◆ **GIVEN INFORMATION**
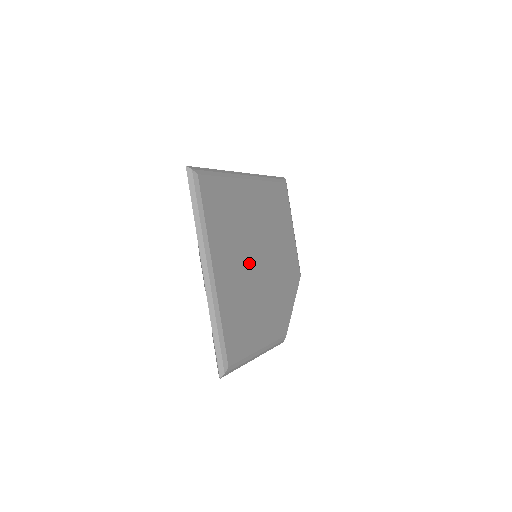
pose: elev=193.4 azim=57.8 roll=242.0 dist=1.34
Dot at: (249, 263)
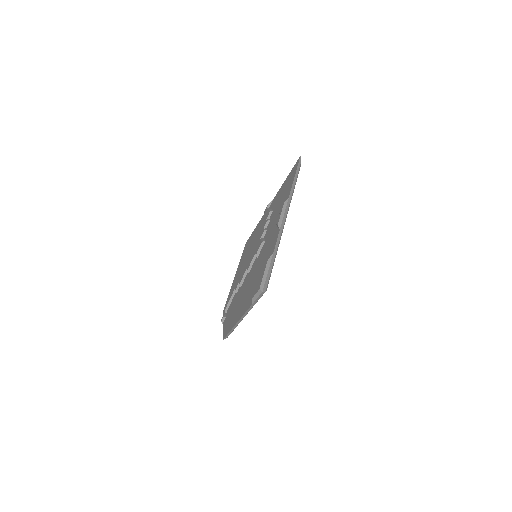
Dot at: occluded
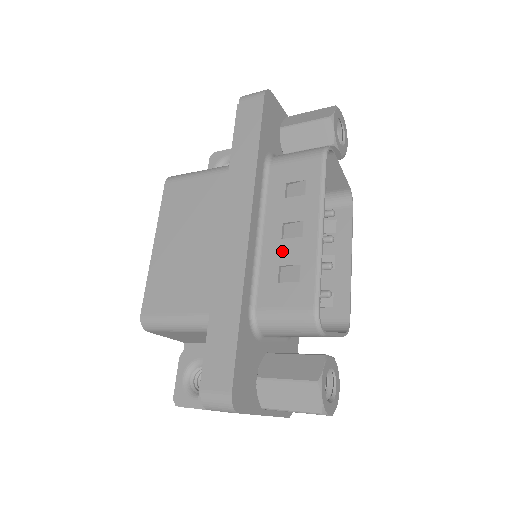
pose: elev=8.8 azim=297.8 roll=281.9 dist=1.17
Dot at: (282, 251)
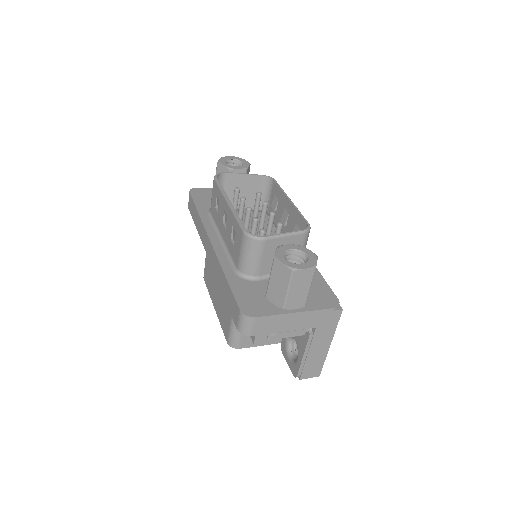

◆ **TASK REQUIREMENTS**
Render every line of the listing above as a JSON list of strings, one string per line, with blank lines omitted. Leave the pictures out of the answer.

◆ **COMPLETE RESPONSE**
[
  "pose: elev=193.4 azim=57.8 roll=242.0 dist=1.34",
  "Dot at: (249, 263)",
  "Dot at: occluded",
  "pose: elev=8.8 azim=297.8 roll=281.9 dist=1.17",
  "Dot at: (282, 251)"
]